O texto também assegurava o retorno ao Programa Bolsa Família para famílias que voltassem a atender aos critérios de renda após o encerramento do contrato de trabalho temporário. Outro ponto previa o registro dessas informações no eSocial para facilitar o compartilhamento de dados entre os órgãos responsáveis pelas políticas sociais.
Governo aponta impacto fiscal
Na mensagem encaminhada ao Congresso, o governo argumentou que o projeto é inconstitucional e contrário ao interesse público.
Segundo o Executivo, a proposta criaria uma despesa obrigatória de caráter continuado sem apresentar estimativa de impacto orçamentário e financeiro, indicação da fonte de recursos para custeio e demonstração de compatibilidade com as metas fiscais.
O projeto é de autoria do deputado Zé Vitor (PL-MG) e teve como relator no Senado o senador Jaime Bagattoli (PL-RO), que defendia a medida como forma de estimular a formalização do trabalho temporário no campo e reduzir a escassez de mão de obra em atividades sazonais da agropecuária.
Faep critica decisão
O Sistema Faep repudiou o veto presidencial e informou que vai atuar junto a deputados e senadores para tentar derrubar a decisão no Congresso Nacional.
Segundo o presidente da entidade, Ágide Eduardo Meneguette, o veto mantém um problema recorrente no campo, já que muitos trabalhadores evitam contratos formais por receio de perder o Bolsa Família durante o período de safra.
Para a Faep, a situação contribui para a falta de mão de obra em atividades sazonais e incentiva a informalidade nas relações de trabalho. A entidade argumenta ainda que o principal prejudicado pela decisão é o próprio trabalhador rural e sua família.

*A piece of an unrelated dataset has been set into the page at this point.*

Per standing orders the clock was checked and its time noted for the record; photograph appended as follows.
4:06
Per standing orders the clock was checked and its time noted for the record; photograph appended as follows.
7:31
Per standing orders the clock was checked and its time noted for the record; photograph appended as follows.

Meneguette afirmou que o Paraná depende fortemente do trabalho sazonal em cadeias como grãos, café, maçã, uva, hortifrúti, erva-mate e proteína animal. Segundo ele, a manutenção das regras atuais dificulta tanto a contratação formal por parte dos produtores quanto o acesso dos trabalhadores a uma renda temporária sem risco de perder benefícios sociais.
Próximos passos
O veto ainda será analisado em sessão conjunta do Congresso Nacional. Deputados e senadores poderão manter ou derrubar a decisão do governo.
Caso o veto seja rejeitado, o texto aprovado pelo Legislativo poderá ser promulgado. Se for mantido, a proposta será arquivada.